**Stated problem 1:**
Write out the part of the tool tilt disclosure starting at "Although the terms" and ending at "throughout the disclosure.".

**Extract:**
The disclosure described herein is directed to different aspects of an automatic tool tilt command system. The detailed description set forth below, in connection with the appended drawings, is intended as a description of various configurations and is not intended to represent the only configurations in which the concepts described herein may be practiced. These descriptions include specific details for the purpose of providing a thorough understanding of the various concepts. It will be apparent, however, to those skilled in the art that these concepts may be practiced without these specific details. In some instances, well-known structures and components are shown in block diagram form in order to avoid obscuring such concepts. As described herein, the use of the term “and/or” is intended to represent an “inclusive OR”, and the use of the term “or” is intended to represent an “exclusive OR”.

Although the terms first, second, etc. may be used herein to describe various elements or components, these elements or components should not be limited by these terms. These terms are only used to distinguish one element or component from another. Hence, a first element discussed herein could be termed a second element without departing from the teachings of the present application. It is understood that actual systems or fixtures embodying the disclosure can be arranged in many different ways with many more features and elements beyond what is shown in the drawings. For the same or similar elements or features, the same reference numbers may be used throughout the disclosure.

The disclosure is described herein with reference to certain aspects, iterations, embodiments, and examples but it is understood that the disclosure can be embodied in many different forms and should not be construed as limited to the aspects set forth herein. In particular, the disclosure is described herein with respect to a telehandler, but it is understood that the disclosure can apply to a variety of work machines having a variety of tools, including a fork, a shovel, a grapple, a breaker, an auger, and/or the like that connect and/or are swappable on a telehandler, nan excavator and/or a drilling machine.

**Raw records:**
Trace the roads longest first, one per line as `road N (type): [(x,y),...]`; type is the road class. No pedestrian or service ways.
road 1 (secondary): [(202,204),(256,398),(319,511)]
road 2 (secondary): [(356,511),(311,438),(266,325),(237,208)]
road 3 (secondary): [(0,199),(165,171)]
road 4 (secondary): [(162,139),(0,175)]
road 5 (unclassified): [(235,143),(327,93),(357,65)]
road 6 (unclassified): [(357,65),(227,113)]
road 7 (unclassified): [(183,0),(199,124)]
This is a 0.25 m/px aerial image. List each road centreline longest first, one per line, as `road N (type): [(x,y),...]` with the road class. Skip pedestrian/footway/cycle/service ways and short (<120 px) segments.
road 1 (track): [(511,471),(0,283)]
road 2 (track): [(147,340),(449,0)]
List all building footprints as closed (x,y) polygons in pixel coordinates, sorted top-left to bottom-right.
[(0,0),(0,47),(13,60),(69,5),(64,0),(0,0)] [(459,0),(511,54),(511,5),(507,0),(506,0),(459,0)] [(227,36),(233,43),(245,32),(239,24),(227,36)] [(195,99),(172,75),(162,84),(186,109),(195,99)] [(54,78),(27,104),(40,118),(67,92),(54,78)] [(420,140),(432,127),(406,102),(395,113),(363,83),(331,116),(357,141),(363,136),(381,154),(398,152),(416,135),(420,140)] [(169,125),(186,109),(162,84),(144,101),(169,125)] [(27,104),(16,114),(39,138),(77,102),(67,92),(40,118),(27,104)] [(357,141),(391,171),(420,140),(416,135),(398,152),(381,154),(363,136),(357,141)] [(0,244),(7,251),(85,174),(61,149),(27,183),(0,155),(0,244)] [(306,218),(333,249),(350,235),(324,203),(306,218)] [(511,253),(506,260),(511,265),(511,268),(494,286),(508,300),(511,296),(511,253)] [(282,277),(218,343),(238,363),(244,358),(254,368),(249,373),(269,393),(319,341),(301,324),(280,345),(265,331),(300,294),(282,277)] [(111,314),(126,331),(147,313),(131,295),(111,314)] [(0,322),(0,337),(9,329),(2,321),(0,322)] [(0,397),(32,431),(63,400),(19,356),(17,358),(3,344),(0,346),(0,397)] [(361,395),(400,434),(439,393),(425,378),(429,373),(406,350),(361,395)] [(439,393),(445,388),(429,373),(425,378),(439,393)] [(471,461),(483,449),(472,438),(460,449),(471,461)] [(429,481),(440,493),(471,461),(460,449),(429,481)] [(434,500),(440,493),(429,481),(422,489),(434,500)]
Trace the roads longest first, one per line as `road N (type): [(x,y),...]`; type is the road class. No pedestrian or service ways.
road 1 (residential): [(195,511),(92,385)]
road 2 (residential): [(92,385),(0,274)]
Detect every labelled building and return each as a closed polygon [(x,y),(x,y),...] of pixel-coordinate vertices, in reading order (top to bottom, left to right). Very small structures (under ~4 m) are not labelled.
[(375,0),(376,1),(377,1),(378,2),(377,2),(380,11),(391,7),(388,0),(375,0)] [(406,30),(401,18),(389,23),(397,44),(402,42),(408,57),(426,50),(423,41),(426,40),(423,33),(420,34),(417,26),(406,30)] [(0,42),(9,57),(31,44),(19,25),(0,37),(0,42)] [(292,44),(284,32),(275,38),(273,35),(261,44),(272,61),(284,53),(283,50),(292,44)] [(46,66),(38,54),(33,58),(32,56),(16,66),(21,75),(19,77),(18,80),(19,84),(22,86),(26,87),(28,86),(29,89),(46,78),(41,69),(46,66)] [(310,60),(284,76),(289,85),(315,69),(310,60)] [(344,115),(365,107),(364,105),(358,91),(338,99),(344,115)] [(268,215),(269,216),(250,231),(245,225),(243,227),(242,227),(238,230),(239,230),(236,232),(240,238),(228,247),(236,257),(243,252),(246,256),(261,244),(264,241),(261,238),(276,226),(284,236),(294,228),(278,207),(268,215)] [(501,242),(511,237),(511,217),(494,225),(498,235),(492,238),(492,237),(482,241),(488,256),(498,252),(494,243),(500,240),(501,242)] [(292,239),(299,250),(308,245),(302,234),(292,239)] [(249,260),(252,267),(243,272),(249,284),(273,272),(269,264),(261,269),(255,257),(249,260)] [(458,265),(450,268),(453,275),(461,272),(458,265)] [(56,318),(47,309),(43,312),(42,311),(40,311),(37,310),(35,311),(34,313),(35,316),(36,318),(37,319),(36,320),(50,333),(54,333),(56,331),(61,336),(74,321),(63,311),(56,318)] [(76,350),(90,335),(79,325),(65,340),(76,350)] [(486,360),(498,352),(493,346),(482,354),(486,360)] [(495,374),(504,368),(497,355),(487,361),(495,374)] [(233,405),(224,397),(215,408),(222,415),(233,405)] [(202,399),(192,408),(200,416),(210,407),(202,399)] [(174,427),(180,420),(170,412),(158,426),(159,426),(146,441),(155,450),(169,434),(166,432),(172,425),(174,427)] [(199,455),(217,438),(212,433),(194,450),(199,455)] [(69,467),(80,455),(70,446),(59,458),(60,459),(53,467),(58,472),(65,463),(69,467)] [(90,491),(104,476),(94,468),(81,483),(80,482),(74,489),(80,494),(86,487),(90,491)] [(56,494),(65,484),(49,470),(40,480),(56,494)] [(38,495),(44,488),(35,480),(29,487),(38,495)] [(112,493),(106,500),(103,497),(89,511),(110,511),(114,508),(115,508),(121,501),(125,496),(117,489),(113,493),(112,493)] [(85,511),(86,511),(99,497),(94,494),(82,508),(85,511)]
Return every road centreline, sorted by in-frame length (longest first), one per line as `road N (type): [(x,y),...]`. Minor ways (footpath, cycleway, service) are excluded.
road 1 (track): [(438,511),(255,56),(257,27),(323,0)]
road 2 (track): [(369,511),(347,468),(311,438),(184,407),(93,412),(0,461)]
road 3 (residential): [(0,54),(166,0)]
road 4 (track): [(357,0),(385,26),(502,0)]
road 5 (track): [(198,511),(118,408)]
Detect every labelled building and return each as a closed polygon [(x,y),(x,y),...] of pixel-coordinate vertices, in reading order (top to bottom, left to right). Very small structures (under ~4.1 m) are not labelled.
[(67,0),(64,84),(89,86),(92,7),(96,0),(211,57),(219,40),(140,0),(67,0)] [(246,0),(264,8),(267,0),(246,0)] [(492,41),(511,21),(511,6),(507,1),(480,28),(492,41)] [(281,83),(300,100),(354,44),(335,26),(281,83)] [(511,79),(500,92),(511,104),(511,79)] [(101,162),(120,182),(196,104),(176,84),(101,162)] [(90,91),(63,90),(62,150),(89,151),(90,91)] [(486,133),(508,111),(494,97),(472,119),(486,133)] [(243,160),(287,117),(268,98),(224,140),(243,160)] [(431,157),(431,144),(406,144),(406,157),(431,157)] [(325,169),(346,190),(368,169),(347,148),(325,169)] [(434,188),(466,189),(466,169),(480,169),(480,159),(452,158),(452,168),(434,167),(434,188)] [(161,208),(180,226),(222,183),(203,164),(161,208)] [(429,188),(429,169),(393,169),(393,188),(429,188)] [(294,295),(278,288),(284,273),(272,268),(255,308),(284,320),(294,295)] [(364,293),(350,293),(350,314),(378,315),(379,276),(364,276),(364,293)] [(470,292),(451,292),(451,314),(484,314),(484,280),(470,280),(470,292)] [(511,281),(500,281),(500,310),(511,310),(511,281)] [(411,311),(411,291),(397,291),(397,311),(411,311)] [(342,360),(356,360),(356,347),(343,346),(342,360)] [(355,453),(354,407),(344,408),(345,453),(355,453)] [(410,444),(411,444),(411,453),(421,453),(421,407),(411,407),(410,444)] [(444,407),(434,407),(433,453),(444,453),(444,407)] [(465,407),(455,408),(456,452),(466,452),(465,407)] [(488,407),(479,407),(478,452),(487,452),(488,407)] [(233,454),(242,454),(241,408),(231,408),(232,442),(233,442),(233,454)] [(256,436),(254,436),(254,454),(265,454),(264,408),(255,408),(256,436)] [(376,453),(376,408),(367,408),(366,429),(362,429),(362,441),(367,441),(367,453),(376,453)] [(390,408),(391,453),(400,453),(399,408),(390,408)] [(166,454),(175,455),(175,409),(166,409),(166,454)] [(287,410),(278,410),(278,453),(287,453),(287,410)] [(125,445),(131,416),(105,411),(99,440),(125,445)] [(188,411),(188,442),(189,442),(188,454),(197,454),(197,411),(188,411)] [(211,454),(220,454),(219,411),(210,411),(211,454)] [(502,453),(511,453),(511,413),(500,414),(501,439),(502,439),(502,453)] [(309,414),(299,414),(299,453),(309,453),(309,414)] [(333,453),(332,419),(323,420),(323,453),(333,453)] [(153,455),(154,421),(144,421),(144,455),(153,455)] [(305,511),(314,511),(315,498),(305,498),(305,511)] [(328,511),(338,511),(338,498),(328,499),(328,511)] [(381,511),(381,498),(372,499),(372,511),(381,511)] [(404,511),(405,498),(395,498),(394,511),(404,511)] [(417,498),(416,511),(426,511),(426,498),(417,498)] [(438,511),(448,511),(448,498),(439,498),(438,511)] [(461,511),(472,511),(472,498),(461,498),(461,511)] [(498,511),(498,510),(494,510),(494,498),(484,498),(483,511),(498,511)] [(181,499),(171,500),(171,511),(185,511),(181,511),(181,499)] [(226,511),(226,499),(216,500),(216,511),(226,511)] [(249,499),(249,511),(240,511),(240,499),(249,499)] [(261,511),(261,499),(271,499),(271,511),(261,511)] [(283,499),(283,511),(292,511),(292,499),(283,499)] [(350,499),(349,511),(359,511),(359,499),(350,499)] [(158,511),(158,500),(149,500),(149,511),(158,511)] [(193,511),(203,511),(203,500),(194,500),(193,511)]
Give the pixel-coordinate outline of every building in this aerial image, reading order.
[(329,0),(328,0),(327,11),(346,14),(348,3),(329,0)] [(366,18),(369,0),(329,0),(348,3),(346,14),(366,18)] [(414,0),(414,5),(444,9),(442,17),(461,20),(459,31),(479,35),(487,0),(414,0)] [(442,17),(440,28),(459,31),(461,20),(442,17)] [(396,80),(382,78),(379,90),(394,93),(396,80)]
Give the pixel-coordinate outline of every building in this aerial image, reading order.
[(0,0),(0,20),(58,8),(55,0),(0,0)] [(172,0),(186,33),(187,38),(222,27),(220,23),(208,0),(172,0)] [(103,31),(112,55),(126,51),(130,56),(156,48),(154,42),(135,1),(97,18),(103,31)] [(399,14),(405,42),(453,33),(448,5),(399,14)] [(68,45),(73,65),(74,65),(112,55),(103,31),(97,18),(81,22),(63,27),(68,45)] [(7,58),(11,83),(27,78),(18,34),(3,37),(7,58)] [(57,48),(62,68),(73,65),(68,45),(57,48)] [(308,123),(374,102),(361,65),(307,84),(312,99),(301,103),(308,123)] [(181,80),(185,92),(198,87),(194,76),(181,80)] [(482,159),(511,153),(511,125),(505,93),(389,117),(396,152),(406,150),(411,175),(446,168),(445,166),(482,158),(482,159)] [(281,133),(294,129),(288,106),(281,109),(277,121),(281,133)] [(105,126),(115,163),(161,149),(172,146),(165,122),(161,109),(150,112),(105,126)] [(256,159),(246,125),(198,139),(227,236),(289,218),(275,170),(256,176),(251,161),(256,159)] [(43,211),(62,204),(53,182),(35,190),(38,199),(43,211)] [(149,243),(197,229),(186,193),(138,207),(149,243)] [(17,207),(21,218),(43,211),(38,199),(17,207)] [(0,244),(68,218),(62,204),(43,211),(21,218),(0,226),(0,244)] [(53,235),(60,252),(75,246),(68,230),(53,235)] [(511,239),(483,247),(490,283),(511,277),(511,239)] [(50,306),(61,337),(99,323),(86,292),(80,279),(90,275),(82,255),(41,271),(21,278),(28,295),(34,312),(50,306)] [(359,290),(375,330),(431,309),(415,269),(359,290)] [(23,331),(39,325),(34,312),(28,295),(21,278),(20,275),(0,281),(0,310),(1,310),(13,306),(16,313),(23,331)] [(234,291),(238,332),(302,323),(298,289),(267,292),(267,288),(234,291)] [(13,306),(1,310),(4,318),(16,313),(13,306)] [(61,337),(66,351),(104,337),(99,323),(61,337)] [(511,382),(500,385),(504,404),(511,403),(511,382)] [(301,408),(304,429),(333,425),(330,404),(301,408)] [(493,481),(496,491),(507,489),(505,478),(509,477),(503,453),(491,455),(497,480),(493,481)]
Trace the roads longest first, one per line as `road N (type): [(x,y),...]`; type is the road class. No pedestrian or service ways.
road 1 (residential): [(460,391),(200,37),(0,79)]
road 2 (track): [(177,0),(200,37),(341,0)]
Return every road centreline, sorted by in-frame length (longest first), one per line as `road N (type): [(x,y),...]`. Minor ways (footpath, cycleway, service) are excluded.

**Stated problem 2:**
Update the lines of the listing, starting at its first line and ending at the line containing "road 2 (secondary): [(356,511),(311,438),(266,325),(237,208)]", by changing "pedestrian" to "footpath" and leaving everything else the same. Give only those lines.

**Written reply 1:**
Although the terms first, second, etc. may be used herein to describe various elements or components, these elements or components should not be limited by these terms. These terms are only used to distinguish one element or component from another. Hence, a first element discussed herein could be termed a second element without departing from the teachings of the present application. It is understood that actual systems or fixtures embodying the disclosure can be arranged in many different ways with many more features and elements beyond what is shown in the drawings. For the same or similar elements or features, the same reference numbers may be used throughout the disclosure.

**Written reply 2:**
Trace the roads longest first, one per line as `road N (type): [(x,y),...]`; type is the road class. No footpath or service ways.
road 1 (secondary): [(202,204),(256,398),(319,511)]
road 2 (secondary): [(356,511),(311,438),(266,325),(237,208)]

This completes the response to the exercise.